Многие еще события мелькали и рассыпались в мозгу узорами калейдоскопа. Он чувствовал себя наблюдателем, отторженым от них, словно парящим поверх безжизненных событий. Но даже это безразличие – не что иное, как привилегия. Ведь в те времена, каким бы безразличным ты не был, другие люди, безразличные или нет, могли неожиданно прийти и отделить тебя от той части тела, которой можно испытывать безразличие.
Начался дождь. Капли забарабанили по стеклу и, собравшись в радостный поток, падали через желобок крыши. Горну нравился дождь, его вселенский умиротворяющей шум. Такой же, который он создавал тысячи лет в каком нибудь Вавилоне. Кроме того, соседские дети, которые играли в баскетбол, разрывавшие ход его мыслей, уходили домой. Особенно раздражала маленькая девчонка, с её резкими выкриками и уникальным смехом голодной гиены, и постоянное безалаберное поведение, по поводу которого родители всегда читали ей мораль.
– Долорес! Сколько раз тебе повторять! Не говори с посторонними, и никогда не подходи близко к проезжим машинам, ясно?!
“Ведь появилась же такая на свет из того нереста сперматозоидов, и сумела застолбить себе участочек в «земле молока и меда». Случайность, отличившая её от 7 миллиардов других мурашек человейника. ”

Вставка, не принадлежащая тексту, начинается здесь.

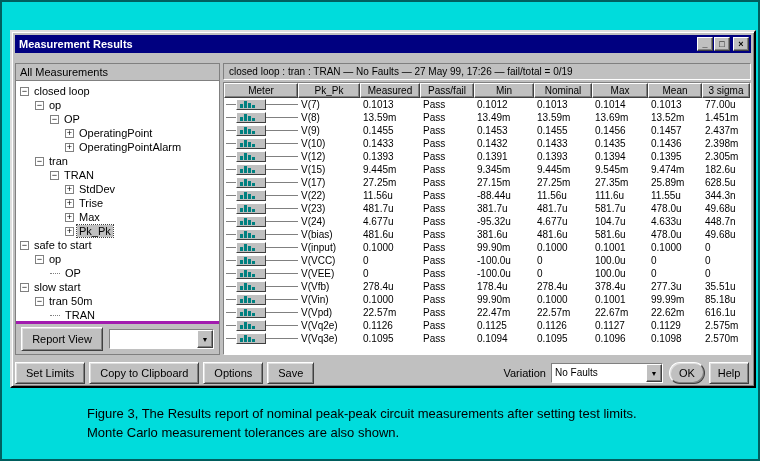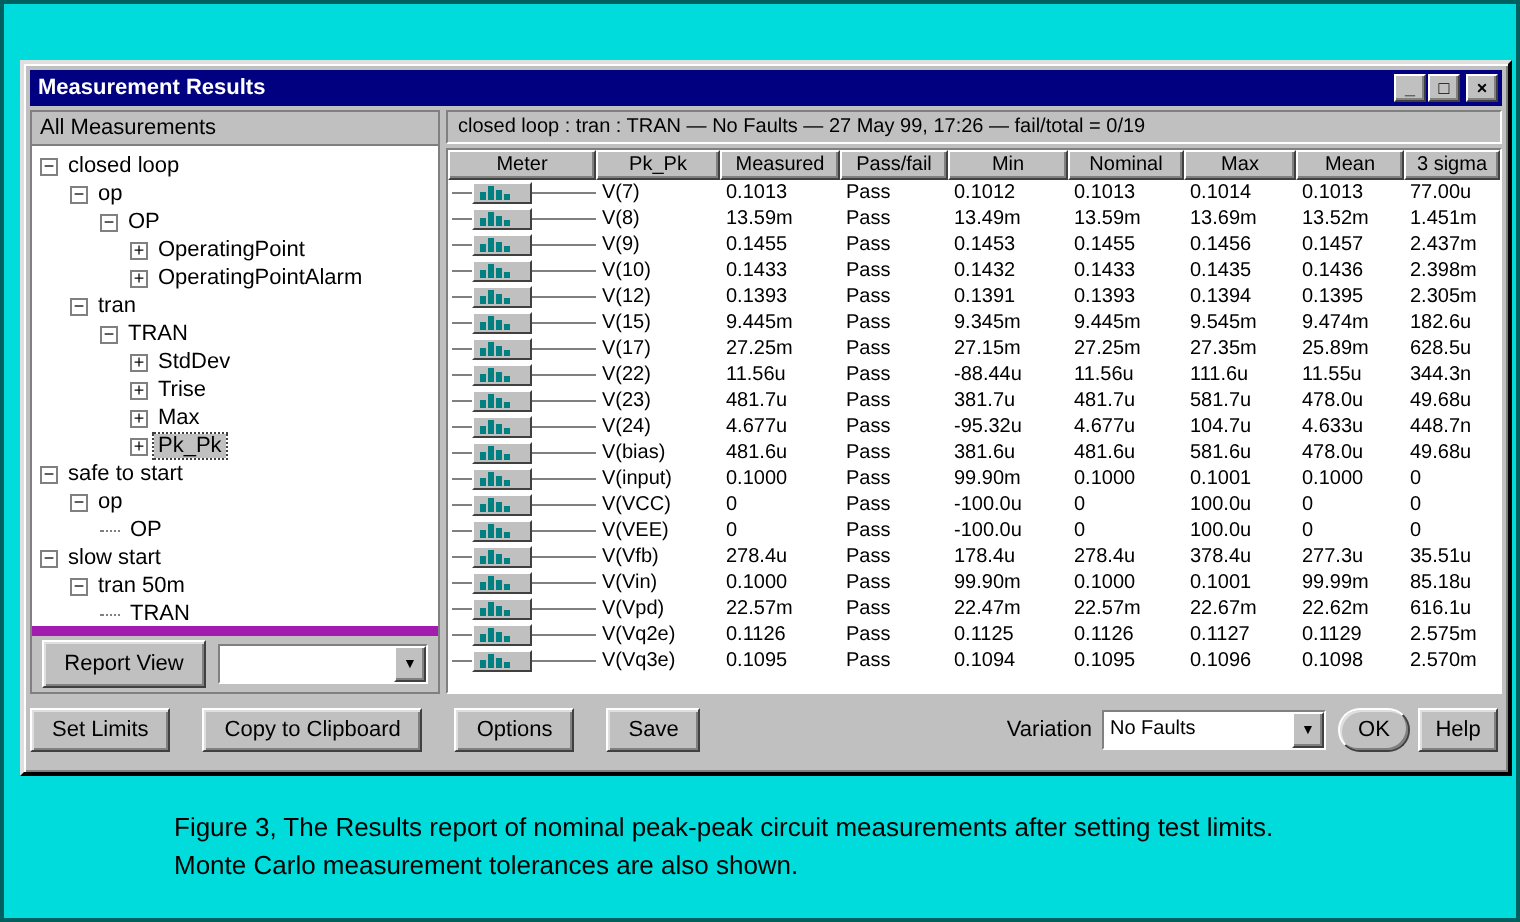"All Measurements" .window-body { margin-top: 2px -> 10px }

Запах крахмала стал еще гуще. Микроволновка пискнула. Горн открыл дверцу, вытащил из неё картофелину, пощупал её пальцами на мягкость, разрезал на две половинки, и добавил к ней на тарелке две сваренные сосиски из кастрюли. Он стал медленно есть, макая кусочки в смесь кетчупа и горчицы, и смотря через прозрачную дверь на внутренний дворик. Там, за дверью, на земле сидела горлица; нахохлившись, и уставившись бусинками глаз куда–то вперед. Видно пережидала дождь.
Горн подумал, что он мог бы её взять внутрь, и даже дать ей картошки и хлебных крошек. Но ведь испугается, улетит. «Ну и сиди под дождем, глупая птица». В принципе ему было безразлично, улетит эта птица куда-нибудь или нет. Ведь есть миллионы других таких–же птиц и, накорми он сейчас вот эту случайную птицу или нет, это ничего не изменит как ни для всего вида горлиц, так и для всех «людей разумных».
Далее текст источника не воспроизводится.